### Action item
Collect every line of the rows below that contains the string "assets", matching case exactly.

### Data provided
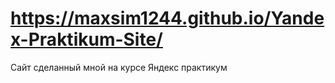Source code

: # https://maxsim1244.github.io/Yandex-Praktikum-Site/
Сайт сделанный мной на курсе Яндекс практикум 
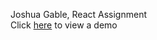 Joshua Gable, React Assignment
<br>
Click [here](https://jgable01.github.io/components/) to view a demo
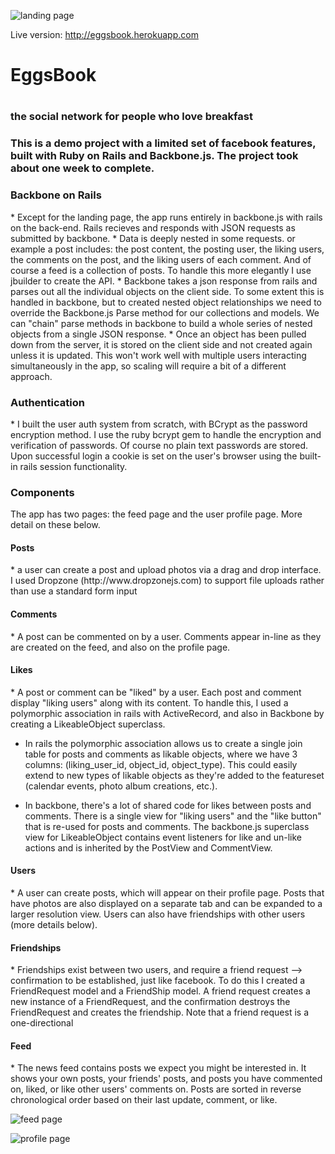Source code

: ![landing page](https://raw2.github.com/BiggieSols/EggsBook/master/app/assets/images/github_readme_images/EggsBook_landing_page.png)

Live version: http://eggsbook.herokuapp.com

<h1>EggsBook<h1> <h3>the social network for people who love breakfast<h3>

This is a demo project with a limited set of facebook features, built with Ruby on Rails and Backbone.js. The project took about one week to complete.

<h3>Backbone on Rails</h3>
* Except for the landing page, the app runs entirely in backbone.js with rails on the back-end. Rails recieves and responds with JSON requests as submitted by backbone. 
* Data is deeply nested in some requests. or example a post includes: the post content, the posting user, the liking users, the comments on the post, and the liking users of each comment. And of course a feed is a collection of posts. To handle this more elegantly I use jbuilder to create the API. 
* Backbone takes a json response from rails and parses out all the individual objects on the client side. To some extent this is handled in backbone, but to created nested object relationships we need to override the Backbone.js Parse method for our collections and models. We can "chain" parse methods in backbone to build a whole series of nested objects from a single JSON response. 
* Once an object has been pulled down from the server, it is stored on the client side and not created again unless it is updated. This won't work well with multiple users interacting simultaneously in the app, so scaling will require a bit of a different approach.

<h3>Authentication</h3>
* I built the user auth system from scratch, with BCrypt as the password encryption method. I use the ruby bcrypt gem to handle the encryption and verification of passwords. Of course no plain text passwords are stored. Upon successful login a cookie is set on the user's browser using the built-in rails session functionality.

<h3>Components</h3>

The app has two pages: the feed page and the user profile page. More detail on these below.

<h4>Posts</h4>
* a user can create a post and upload photos via a drag and drop interface. I used Dropzone (http://www.dropzonejs.com) to support file uploads rather than use a standard form input

<h4>Comments</h4>
* A post can be commented on by a user. Comments appear in-line as they are created on the feed, and also on the profile page.

<h4>Likes</h4>
* A post or comment can be "liked" by a user. Each post and comment display "liking users" along with its content. To handle this, I used a polymorphic association in rails with ActiveRecord, and also in Backbone by creating a LikeableObject superclass. 

* In rails the polymorphic association allows us to create a single join table for posts and comments as likable objects, where we have 3 columns: (liking_user_id, object_id, object_type). This could easily extend to new types of likable objects as they're added to the featureset (calendar events, photo album creations, etc.).

* In backbone, there's a lot of shared code for likes between posts and comments. There is a single view for "liking users" and the "like button" that is re-used for posts and comments. The backbone.js superclass view for LikeableObject contains event listeners for like and un-like actions and is inherited by the PostView and CommentView.


<h4>Users</h4>
* A user can create posts, which will appear on their profile page. Posts that have photos are also displayed on a separate tab and can be expanded to a larger resolution view. Users can also have friendships with other users (more details below). 

<h4>Friendships</h4>
* Friendships exist between two users, and require a friend request --> confirmation to be established, just like facebook. To do this I created a FriendRequest model and a FriendShip model. A friend request creates a new instance of a FriendRequest, and the confirmation destroys the FriendRequest and creates the friendship. Note that a friend request is a one-directional

<h4>Feed</h4>
* The news feed contains posts we expect you might be interested in. It shows your own posts, your friends' posts, and posts you have commented on, liked, or like other users' comments on. Posts are sorted in reverse chronological order based on their last update, comment, or like.


![feed page](https://raw2.github.com/BiggieSols/EggsBook/master/app/assets/images/github_readme_images/EggsBook_Feed.png)

![profile page](https://raw2.github.com/BiggieSols/EggsBook/master/app/assets/images/github_readme_images/EggsBook_profile_page.png)
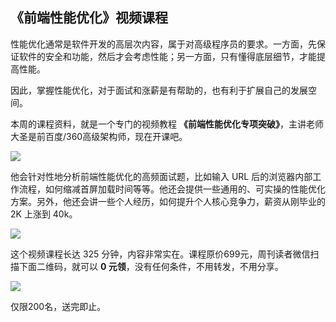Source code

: ## 《前端性能优化》视频课程

性能优化通常是软件开发的高层次内容，属于对高级程序员的要求。一方面，先保证软件的安全和功能，然后才会考虑性能；另一方面，只有懂得底层细节，才能提高性能。

因此，掌握性能优化，对于面试和涨薪是有帮助的，也有利于扩展自己的发展空间。

本周的课程资料，就是一个专门的视频教程 **《前端性能优化专项突破》**，主讲老师大圣是前百度/360高级架构师，现在开课吧。

![](https://www.wangbase.com/blogimg/asset/202012/bg2020120903.jpg)

他会针对性地分析前端性能优化的高频面试题，比如输入 URL 后的浏览器内部工作流程，如何缩减首屏加载时间等等。他还会提供一些通用的、可实操的性能优化方案。另外，他还会讲一些个人经历，如何提升个人核心竞争力，薪资从刚毕业的 2K 上涨到  40k。

![](https://www.wangbase.com/blogimg/asset/202012/bg2020120906.jpg)

这个视频课程长达 325 分钟，内容非常实在。课程原价699元，周刊读者微信扫描下面二维码，就可以 **0 元领**，没有任何条件，不用转发，不用分享。

![](https://www.wangbase.com/blogimg/asset/202012/bg2020120905.jpg)

仅限200名，送完即止。


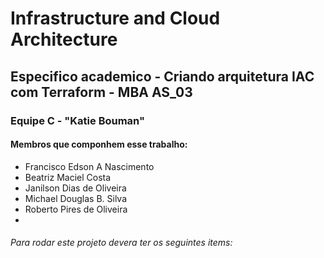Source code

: # Infrastructure and Cloud Architecture

## Especifico academico - Criando arquitetura IAC com Terraform - MBA AS_03

### Equipe C - "Katie Bouman"
#### Membros que componhem esse trabalho:

- Francisco Edson A Nascimento
- Beatriz Maciel Costa
- Janilson Dias de Oliveira
- Michael Douglas B. Silva
- Roberto Pires de Oliveira
- 

###### Para rodar este projeto devera ter os seguintes items:
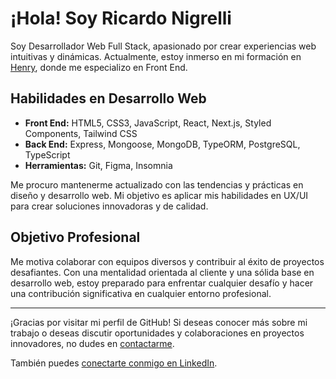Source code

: # ¡Hola! Soy Ricardo Nigrelli

Soy Desarrollador Web Full Stack, apasionado por crear experiencias web intuitivas y dinámicas. Actualmente, estoy inmerso en mi formación en [Henry](https://www.soyhenry.com/), donde me especializo en Front End.

## Habilidades en Desarrollo Web

- **Front End:** HTML5, CSS3, JavaScript, React, Next.js, Styled Components, Tailwind CSS
- **Back End:** Express, Mongoose, MongoDB, TypeORM, PostgreSQL, TypeScript
- **Herramientas:** Git, Figma, Insomnia

Me procuro mantenerme actualizado con las tendencias y prácticas en diseño y desarrollo web. Mi objetivo es aplicar mis habilidades en UX/UI para crear soluciones innovadoras y de calidad.

## Objetivo Profesional

Me motiva colaborar con equipos diversos y contribuir al éxito de proyectos desafiantes. Con una mentalidad orientada al cliente y una sólida base en desarrollo web, estoy preparado para enfrentar cualquier desafío y hacer una contribución significativa en cualquier entorno profesional.

---

¡Gracias por visitar mi perfil de GitHub! Si deseas conocer más sobre mi trabajo o deseas discutir oportunidades y colaboraciones en proyectos innovadores, no dudes en [contactarme](mailto:richard_n96@hotmail.com).

También puedes [conectarte conmigo en LinkedIn](https://www.linkedin.com/in/ricardonigrelli).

### Written reply
: ![landing page](https://raw2.github.com/BiggieSols/EggsBook/master/app/assets/images/github_readme_images/EggsBook_landing_page.png)
![feed page](https://raw2.github.com/BiggieSols/EggsBook/master/app/assets/images/github_readme_images/EggsBook_Feed.png)
![profile page](https://raw2.github.com/BiggieSols/EggsBook/master/app/assets/images/github_readme_images/EggsBook_profile_page.png)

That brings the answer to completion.